Google Nexus 6 By Motorola With Android Lollipop Review
First, let’s take a look at the SunSpider JavaScript benchmark. According to the SunSpider website:
This benchmark tests the core JavaScript language only, not the DOM or other browser APIs. It is designed to compare different versions of the same browser, and different browsers to each other. Unlike many widely available JavaScript benchmarks, this test is:
Real World - This test mostly avoids microbenchmarks, and tries to focus on the kinds of actual problems developers solve with JavaScript today, and the problems they may want to tackle in the future as the language gets faster. This includes tests to generate a tagcloud from JSON input, a 3D raytracer, cryptography tests, code decompression, and many more examples. There are a few microbenchmarkish things, but they mostly represent real performance problems that developers have encountered.

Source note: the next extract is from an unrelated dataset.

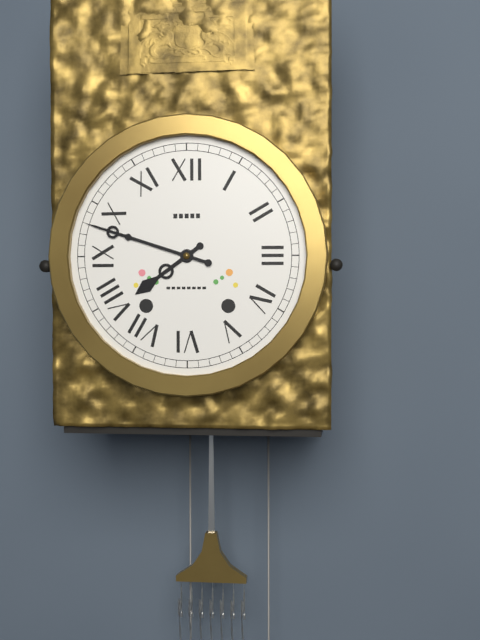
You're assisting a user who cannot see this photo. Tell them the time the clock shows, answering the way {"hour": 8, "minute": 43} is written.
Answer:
{"hour": 7, "minute": 48}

Balanced - This test is balanced between different areas of the language and different types of code. It's not all math, all string processing, or all timing simple loops. In addition to having tests in many categories, the individual tests were balanced to take similar amounts of time on currently shipping versions of popular browsers.
Statistically Sound - One of the challenges of benchmarking is knowing how much noise you have in your measurements. This benchmark runs each test multiple times and determines an error range (technically, a 95% confidence interval). In addition, in comparison mode it tells you if you have enough data to determine if the difference is statistically significant.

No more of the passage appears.